La Cour d’appel pénale

en application des articles 2 al. 2, 40, 42 al. 2, 44, 47, 49 al. 1 et 2, 50, 146 CP; 87 al. 3 LAVS; 398 ss CPP :

prononce :

 

 

              I.              L'appel est rejeté.

 

              II.              Le jugement rendu le 31 mars 2011 par le Tribunal correctionnel de l'arrondissement de Lausanne est confirmé selon le dispositif suivant :

 

                            "I. Libère Z.________ du chef d'accusation de détournement de choses frappées d'un droit de gage ou de rétention.

                            II. Condamne Z.________ pour escroquerie et infraction à la Loi fédérale sur l'assurance-vieillesse et survivants à une peine privative de liberté de 12 (douze) mois, avec sursis pendant 3 (trois) ans, peine entièrement complémentaire à celle prononcée le 31 octobre 2008 par la Cour de cassation pénale du Tribunal cantonal vaudois.

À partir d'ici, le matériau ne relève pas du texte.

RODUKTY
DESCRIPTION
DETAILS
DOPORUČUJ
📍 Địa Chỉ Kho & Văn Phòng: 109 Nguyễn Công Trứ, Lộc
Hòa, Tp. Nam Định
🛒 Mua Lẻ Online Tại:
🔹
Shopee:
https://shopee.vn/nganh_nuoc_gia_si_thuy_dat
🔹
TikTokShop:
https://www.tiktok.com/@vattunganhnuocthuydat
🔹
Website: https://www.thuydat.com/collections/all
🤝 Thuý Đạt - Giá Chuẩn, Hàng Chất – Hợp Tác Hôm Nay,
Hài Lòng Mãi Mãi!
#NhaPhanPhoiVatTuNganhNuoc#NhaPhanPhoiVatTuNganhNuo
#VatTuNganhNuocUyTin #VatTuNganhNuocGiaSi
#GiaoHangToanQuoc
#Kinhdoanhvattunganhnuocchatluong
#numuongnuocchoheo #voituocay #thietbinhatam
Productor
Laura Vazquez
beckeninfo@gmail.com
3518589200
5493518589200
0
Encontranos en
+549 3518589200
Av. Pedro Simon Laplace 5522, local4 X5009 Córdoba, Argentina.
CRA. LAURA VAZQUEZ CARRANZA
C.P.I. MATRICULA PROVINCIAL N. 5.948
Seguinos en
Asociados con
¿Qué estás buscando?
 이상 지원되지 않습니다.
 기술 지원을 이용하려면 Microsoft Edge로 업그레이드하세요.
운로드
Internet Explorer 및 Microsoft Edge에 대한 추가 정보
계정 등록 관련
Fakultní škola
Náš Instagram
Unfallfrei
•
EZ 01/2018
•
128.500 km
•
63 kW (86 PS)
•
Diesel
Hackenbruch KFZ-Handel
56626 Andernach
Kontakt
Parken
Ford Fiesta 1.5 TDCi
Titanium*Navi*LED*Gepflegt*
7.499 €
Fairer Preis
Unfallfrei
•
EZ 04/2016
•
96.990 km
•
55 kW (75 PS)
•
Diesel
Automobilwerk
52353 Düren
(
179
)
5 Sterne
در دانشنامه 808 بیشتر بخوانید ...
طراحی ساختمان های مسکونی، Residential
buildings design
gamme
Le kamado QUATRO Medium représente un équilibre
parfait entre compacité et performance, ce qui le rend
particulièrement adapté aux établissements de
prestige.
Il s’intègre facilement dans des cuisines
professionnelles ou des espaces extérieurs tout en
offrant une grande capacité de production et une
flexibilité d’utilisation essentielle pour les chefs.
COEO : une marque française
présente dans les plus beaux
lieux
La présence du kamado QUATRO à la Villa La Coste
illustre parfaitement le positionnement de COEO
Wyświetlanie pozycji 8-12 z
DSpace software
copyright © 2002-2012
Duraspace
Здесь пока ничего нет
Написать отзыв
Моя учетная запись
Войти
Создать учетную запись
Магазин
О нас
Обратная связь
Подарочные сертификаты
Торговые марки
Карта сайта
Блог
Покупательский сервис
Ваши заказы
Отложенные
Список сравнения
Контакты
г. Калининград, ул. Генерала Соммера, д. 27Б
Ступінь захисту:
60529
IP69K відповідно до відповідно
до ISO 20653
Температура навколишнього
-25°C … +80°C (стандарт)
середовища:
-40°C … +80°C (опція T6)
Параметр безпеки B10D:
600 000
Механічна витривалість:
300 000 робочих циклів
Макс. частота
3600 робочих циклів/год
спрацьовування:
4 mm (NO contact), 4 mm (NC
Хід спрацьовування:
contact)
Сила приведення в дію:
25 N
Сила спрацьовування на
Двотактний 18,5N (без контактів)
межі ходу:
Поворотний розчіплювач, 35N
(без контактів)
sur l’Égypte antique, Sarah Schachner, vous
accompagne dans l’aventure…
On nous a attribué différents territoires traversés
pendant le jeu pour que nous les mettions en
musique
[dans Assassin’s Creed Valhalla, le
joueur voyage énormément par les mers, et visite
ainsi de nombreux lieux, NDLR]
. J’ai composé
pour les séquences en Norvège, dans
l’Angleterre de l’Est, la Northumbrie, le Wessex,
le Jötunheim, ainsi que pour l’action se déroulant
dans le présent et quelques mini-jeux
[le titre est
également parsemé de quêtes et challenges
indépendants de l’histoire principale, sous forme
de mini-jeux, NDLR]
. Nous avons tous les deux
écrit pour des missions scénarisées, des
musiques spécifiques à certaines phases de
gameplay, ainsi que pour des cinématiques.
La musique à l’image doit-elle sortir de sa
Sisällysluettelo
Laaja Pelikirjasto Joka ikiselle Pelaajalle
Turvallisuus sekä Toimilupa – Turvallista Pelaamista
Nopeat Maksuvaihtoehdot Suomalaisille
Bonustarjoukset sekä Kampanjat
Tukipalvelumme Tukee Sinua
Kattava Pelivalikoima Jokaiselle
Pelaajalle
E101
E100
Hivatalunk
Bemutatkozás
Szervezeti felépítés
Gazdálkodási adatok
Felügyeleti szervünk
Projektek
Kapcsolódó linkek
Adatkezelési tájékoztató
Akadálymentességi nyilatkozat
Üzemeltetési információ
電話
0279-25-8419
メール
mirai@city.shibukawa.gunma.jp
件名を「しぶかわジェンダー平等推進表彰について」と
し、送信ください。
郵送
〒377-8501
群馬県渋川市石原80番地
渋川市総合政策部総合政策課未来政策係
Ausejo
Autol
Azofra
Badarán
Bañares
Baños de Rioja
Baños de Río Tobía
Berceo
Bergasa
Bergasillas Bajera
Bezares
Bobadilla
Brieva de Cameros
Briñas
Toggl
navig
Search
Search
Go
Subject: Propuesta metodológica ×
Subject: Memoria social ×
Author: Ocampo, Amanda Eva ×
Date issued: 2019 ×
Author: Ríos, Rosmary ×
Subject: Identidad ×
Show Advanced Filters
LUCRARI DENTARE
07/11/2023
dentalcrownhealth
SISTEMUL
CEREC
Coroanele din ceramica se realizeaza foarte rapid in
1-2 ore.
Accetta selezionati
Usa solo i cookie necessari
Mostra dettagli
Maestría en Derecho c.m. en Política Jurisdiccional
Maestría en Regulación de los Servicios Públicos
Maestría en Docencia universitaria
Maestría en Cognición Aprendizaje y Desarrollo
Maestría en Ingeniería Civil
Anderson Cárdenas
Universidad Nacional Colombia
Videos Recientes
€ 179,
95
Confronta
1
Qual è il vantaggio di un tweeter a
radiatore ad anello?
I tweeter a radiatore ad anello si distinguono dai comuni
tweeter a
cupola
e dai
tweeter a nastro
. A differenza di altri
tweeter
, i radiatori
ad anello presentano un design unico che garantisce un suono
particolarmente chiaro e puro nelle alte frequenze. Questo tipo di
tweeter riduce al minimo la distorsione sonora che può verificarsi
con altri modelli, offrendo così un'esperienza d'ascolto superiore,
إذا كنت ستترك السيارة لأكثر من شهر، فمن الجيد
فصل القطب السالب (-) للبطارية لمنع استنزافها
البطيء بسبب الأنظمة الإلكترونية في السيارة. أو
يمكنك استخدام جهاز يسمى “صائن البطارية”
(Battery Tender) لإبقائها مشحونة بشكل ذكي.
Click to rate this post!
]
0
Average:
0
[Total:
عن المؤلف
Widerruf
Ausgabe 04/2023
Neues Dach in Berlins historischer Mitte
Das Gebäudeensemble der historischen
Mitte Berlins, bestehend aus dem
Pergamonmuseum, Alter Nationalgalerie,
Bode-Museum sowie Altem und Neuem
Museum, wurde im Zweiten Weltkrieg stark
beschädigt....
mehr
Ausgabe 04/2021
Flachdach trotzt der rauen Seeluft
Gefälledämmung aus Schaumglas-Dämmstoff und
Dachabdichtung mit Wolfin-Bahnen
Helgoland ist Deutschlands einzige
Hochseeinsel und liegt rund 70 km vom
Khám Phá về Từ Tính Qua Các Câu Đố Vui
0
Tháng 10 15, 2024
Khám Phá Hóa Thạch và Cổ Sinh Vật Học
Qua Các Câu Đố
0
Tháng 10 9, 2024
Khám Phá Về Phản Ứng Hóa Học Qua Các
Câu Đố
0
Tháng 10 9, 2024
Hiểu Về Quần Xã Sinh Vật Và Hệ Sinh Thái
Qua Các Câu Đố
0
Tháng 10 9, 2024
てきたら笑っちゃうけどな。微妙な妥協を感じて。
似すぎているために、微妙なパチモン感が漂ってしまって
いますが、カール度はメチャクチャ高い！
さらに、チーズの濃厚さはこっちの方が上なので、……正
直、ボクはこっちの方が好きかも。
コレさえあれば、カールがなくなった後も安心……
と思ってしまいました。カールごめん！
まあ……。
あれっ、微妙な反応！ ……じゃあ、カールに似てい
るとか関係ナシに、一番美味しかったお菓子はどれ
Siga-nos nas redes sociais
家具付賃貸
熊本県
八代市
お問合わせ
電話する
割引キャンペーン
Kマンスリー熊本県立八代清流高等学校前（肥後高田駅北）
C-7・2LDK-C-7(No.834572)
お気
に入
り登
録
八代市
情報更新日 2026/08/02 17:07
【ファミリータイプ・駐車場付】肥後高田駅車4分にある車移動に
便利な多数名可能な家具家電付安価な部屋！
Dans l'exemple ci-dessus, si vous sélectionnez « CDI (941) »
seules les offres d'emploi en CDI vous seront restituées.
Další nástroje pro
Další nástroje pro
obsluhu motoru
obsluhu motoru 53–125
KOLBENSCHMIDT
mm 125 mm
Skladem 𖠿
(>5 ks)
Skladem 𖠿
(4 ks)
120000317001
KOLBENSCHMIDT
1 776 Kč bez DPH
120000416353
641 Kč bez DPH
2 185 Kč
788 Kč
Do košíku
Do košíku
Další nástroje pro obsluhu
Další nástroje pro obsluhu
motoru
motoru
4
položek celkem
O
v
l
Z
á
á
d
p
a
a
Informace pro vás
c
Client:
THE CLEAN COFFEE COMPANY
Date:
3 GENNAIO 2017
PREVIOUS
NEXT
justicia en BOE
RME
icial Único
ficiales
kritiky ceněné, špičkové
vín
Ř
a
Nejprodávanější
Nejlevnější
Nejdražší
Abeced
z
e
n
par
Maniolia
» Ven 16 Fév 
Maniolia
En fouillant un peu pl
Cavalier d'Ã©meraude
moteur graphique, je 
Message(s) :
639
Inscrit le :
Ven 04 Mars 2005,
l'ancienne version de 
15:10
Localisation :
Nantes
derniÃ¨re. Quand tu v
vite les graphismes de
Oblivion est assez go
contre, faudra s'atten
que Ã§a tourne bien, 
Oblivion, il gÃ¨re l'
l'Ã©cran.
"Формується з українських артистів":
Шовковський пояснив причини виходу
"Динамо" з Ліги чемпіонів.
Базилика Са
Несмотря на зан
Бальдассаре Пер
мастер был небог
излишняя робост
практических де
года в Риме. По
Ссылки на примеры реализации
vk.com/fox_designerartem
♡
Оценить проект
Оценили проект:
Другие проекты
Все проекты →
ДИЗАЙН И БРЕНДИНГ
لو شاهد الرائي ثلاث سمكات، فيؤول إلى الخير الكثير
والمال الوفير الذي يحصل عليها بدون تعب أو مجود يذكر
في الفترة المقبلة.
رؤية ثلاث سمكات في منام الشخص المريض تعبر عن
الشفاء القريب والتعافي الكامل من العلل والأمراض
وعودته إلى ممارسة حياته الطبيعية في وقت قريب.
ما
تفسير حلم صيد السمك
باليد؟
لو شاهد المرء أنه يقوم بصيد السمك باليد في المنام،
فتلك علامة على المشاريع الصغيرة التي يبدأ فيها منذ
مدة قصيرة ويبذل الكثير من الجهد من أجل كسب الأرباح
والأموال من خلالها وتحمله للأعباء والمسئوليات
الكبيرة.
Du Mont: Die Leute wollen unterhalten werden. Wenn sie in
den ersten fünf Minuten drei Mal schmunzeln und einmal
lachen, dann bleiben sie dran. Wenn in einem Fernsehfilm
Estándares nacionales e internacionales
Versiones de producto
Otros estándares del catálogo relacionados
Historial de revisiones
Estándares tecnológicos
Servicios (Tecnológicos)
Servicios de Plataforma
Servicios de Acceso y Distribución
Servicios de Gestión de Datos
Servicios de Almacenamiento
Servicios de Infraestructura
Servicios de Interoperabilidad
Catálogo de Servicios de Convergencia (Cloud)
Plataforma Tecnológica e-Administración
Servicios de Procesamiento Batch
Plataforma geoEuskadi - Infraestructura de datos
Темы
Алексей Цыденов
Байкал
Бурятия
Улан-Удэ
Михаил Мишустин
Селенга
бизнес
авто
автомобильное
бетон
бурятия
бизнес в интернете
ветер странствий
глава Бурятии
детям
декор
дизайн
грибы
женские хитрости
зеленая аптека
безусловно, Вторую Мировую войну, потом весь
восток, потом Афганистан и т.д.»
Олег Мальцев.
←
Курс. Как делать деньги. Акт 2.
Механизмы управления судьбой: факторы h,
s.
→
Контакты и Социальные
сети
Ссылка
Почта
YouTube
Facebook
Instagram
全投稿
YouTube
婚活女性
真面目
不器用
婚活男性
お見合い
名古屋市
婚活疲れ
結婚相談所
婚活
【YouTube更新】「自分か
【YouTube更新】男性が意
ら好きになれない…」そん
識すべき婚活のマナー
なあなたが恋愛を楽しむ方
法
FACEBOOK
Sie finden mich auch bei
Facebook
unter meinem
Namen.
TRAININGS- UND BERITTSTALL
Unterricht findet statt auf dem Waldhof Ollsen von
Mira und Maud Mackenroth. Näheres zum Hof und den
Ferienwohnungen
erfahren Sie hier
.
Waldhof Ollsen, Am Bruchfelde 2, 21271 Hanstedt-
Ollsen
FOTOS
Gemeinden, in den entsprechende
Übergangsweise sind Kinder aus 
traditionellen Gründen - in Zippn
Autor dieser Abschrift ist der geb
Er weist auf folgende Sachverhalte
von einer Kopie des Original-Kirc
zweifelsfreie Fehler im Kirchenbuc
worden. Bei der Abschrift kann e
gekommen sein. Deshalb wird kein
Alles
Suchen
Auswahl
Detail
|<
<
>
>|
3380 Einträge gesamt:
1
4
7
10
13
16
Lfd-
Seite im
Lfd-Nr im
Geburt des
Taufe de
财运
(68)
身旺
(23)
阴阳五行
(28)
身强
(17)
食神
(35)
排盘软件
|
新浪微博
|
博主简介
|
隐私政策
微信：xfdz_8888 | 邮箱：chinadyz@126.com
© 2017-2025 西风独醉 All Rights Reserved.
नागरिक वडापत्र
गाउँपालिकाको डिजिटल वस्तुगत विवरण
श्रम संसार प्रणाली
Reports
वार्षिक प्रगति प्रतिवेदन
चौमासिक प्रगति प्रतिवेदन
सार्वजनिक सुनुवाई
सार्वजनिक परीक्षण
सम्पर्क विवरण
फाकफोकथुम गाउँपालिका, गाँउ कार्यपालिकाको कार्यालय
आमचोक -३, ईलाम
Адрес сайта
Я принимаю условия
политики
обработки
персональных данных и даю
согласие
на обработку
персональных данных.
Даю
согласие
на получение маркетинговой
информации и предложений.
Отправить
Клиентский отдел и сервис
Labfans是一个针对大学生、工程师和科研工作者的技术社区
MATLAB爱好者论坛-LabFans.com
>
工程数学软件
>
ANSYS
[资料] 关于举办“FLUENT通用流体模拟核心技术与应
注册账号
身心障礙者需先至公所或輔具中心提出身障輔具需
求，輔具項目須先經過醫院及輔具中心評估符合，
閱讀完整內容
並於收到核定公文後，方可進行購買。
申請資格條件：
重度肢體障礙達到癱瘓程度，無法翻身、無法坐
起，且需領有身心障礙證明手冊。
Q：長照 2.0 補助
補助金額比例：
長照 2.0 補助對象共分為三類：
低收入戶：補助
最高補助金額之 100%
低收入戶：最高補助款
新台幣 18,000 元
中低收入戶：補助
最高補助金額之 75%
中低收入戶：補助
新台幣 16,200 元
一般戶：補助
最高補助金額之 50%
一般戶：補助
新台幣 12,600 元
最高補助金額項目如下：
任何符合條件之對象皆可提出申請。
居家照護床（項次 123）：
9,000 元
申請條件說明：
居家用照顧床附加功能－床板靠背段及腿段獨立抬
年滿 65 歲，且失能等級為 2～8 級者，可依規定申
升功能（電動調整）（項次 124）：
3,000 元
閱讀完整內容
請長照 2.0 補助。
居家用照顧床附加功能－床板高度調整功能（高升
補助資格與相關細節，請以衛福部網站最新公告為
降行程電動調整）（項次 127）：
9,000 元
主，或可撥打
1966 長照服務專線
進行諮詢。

                            III. Alloue à C.________ et X.________, solidairement entre eux, la somme de 5'000 fr. (cinq mille francs) au titre de juste indemnité pour les dépenses obligatoires occasionnées par la procédure pénale et dit que Z.________ en est le débiteur.

                            IV. Lève le séquestre sur le portefeuille titres détenu sur le compte [...] (Suisse) SA à Lausanne.

                            V. Met les frais de la cause par 9'711 fr. 20 à la charge de Z.________.

                            VI. Dit que Z.________ ne devra rembourser l'indemnité de son conseil d'office par 6'636 fr. 20 que pour autant que sa situation financière le permette.

 

III.               Une indemnité de défenseur d'office pour la procédure d'appel d'un montant de 1'627 fr. 10 (mille six cent vingt-sept francs et dix centimes), TVA comprise, est allouée à Me Benoît Morzier.

 

IV.              Les frais d'appel, par 3'677 fr. 10 (trois mille six cent septante-sept francs et dix centimes), y compris l'indemnité allouée à son défenseur d'office sous chiffre III ci-dessus, sont mis à la charge de Z.________.

 

V.                Z.________ ne sera tenu de rembourser à l’Etat le montant prévu sous chiffre III ci‑dessus que lorsque sa situation financière le permettra.

 

VI.              Déclare le présent jugement exécutoire.

 

La présidente :                                                                                                   Le greffier :

 

 

Du 22 août 2011

 

              Le dispositif du jugement qui précède est communiqué à l'appelant et aux autres intéressés.

 

              Le greffier :

 

Du

 

              Le jugement qui précède, dont la rédaction a été approuvée à huis clos, est notifié, par l'envoi d'une copie complète, à :

 

-              Me Benoît Morzier, avocat (pour Z.________),

-              Me Christian Bettex, avocat (pour X.________ et C.________),

-              Ministère public central,

 

                                          et communiqué à :

 

-              Office fédéral des assurances sociales,

-              M. le Procureur de l'arrondissement de Lausanne,

-              M. le Président du Tribunal correctionnel de l'arrondissement de Lausanne,

 

              par l'envoi de photocopies.

 

 

 

              Le présent jugement peut faire l'objet d'un recours en matière pénale devant le Tribunal fédéral au sens des art. 78 ss LTF (loi du 17 juin 2005 sur le Tribunal fédéral – RS 173.110), cas échéant d'un recours constitutionnel subsidiaire au sens des art. 113 ss LTF. Ces recours doivent être déposés devant le Tribunal fédéral dans les trente jours qui suivent la notification de l'expédition complète (art. 100 al. 1 LTF).